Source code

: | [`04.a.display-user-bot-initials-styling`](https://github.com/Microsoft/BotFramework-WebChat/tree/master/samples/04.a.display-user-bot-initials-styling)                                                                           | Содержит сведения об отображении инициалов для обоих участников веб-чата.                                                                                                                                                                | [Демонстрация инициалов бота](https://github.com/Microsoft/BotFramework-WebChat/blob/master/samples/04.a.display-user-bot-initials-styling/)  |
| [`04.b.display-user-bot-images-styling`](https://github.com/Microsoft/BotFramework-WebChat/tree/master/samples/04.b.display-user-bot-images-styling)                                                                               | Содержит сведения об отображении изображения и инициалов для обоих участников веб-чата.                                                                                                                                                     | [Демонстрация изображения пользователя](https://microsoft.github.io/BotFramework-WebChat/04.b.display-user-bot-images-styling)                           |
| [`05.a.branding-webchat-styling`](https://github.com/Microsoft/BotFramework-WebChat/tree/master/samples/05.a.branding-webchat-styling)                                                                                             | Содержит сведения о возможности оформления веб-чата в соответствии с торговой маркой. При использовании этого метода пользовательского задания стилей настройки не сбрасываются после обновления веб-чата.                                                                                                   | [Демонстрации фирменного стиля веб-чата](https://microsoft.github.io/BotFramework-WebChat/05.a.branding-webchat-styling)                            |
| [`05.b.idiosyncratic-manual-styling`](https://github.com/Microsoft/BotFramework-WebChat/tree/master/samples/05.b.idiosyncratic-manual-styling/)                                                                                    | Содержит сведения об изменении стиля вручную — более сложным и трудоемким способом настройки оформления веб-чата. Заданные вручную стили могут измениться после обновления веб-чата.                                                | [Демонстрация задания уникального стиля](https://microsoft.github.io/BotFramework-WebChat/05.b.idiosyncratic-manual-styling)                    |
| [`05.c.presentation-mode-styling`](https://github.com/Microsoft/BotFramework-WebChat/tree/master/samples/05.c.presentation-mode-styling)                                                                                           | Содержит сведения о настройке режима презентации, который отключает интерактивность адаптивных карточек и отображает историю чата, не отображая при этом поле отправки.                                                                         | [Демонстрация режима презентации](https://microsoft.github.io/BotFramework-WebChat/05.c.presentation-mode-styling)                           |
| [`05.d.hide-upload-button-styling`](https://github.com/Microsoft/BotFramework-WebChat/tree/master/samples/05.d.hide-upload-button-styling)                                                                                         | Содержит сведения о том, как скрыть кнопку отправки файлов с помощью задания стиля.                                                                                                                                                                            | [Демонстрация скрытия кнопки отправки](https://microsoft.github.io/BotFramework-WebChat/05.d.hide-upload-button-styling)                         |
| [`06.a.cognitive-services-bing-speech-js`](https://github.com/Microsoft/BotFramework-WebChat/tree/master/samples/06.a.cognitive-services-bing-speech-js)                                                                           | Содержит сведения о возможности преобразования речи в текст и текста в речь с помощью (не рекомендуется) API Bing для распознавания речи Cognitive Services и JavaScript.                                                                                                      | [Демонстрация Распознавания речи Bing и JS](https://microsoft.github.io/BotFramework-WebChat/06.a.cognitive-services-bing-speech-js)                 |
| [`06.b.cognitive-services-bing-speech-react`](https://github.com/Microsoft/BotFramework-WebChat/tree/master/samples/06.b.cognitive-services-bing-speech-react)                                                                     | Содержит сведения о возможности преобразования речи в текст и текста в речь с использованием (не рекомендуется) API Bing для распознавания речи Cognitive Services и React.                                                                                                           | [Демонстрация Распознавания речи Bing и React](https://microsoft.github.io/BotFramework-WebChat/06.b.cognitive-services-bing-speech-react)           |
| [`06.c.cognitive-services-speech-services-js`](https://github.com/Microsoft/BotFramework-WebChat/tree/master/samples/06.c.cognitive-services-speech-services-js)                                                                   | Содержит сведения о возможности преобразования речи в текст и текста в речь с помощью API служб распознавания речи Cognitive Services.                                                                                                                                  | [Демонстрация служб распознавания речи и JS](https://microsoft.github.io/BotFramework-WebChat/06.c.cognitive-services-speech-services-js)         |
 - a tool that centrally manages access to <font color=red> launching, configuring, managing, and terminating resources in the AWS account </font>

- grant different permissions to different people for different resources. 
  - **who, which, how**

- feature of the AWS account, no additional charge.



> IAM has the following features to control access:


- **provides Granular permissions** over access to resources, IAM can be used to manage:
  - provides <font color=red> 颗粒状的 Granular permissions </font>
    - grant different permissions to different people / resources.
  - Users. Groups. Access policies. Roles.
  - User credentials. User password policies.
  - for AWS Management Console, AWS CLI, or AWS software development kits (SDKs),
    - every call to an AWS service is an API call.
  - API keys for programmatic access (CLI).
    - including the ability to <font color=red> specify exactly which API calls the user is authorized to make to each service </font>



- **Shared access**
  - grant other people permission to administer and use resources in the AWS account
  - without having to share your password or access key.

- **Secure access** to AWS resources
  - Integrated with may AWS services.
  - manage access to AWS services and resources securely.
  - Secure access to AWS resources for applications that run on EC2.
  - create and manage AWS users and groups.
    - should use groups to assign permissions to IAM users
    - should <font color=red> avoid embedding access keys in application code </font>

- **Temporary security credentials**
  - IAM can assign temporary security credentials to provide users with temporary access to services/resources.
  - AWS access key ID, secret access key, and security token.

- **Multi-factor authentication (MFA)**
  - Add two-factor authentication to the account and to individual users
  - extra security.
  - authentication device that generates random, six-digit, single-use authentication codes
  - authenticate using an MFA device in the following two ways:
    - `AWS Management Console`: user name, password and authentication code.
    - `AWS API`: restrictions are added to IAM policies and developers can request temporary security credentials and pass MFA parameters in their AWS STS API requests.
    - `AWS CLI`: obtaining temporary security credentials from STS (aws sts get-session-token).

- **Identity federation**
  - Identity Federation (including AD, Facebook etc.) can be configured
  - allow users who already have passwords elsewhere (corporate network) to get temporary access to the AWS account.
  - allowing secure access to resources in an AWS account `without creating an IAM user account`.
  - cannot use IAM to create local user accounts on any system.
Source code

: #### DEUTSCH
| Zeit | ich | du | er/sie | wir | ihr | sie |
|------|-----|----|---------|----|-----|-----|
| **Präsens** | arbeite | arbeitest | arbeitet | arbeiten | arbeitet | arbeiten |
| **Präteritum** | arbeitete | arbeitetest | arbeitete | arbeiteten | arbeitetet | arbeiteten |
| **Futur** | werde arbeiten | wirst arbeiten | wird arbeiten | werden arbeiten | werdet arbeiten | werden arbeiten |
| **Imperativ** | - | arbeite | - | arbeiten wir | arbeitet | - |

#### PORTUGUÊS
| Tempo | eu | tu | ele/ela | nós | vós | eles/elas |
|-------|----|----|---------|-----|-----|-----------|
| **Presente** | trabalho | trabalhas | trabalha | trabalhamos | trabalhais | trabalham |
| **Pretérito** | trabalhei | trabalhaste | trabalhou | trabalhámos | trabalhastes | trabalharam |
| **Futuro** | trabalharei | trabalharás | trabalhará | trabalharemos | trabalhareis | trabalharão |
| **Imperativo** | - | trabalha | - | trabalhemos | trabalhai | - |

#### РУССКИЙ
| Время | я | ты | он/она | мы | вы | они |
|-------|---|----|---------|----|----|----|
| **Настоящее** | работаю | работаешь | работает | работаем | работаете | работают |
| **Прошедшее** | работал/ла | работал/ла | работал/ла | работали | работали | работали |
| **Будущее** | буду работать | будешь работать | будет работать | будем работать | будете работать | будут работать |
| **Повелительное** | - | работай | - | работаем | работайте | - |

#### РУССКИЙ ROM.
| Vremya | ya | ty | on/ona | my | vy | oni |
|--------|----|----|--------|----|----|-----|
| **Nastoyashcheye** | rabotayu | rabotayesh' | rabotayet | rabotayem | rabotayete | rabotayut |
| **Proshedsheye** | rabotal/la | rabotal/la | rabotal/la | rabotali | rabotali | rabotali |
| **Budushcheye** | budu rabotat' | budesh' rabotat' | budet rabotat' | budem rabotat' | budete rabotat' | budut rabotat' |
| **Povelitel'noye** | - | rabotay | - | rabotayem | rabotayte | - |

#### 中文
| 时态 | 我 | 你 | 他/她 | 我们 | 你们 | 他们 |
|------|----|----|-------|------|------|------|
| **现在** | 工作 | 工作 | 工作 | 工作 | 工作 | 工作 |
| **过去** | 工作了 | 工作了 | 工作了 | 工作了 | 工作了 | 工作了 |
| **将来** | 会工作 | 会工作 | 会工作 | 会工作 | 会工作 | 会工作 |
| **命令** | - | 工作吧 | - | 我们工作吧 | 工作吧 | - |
******************************
| Work task |
Rewrite the part that opens with the line containing "- **Secure access** to AWS resources" and closes with the line containing "- should <font", putting "assets" wherever "resources" appears and leaving everything else unchanged. Give only those lines.

| Answer space |
- **Secure access** to AWS assets
  - Integrated with may AWS services.
  - manage access to AWS services and assets securely.
  - Secure access to AWS assets for applications that run on EC2.
  - create and manage AWS users and groups.
    - should use groups to assign permissions to IAM users
    - should <font color=red> avoid embedding access keys in application code </font>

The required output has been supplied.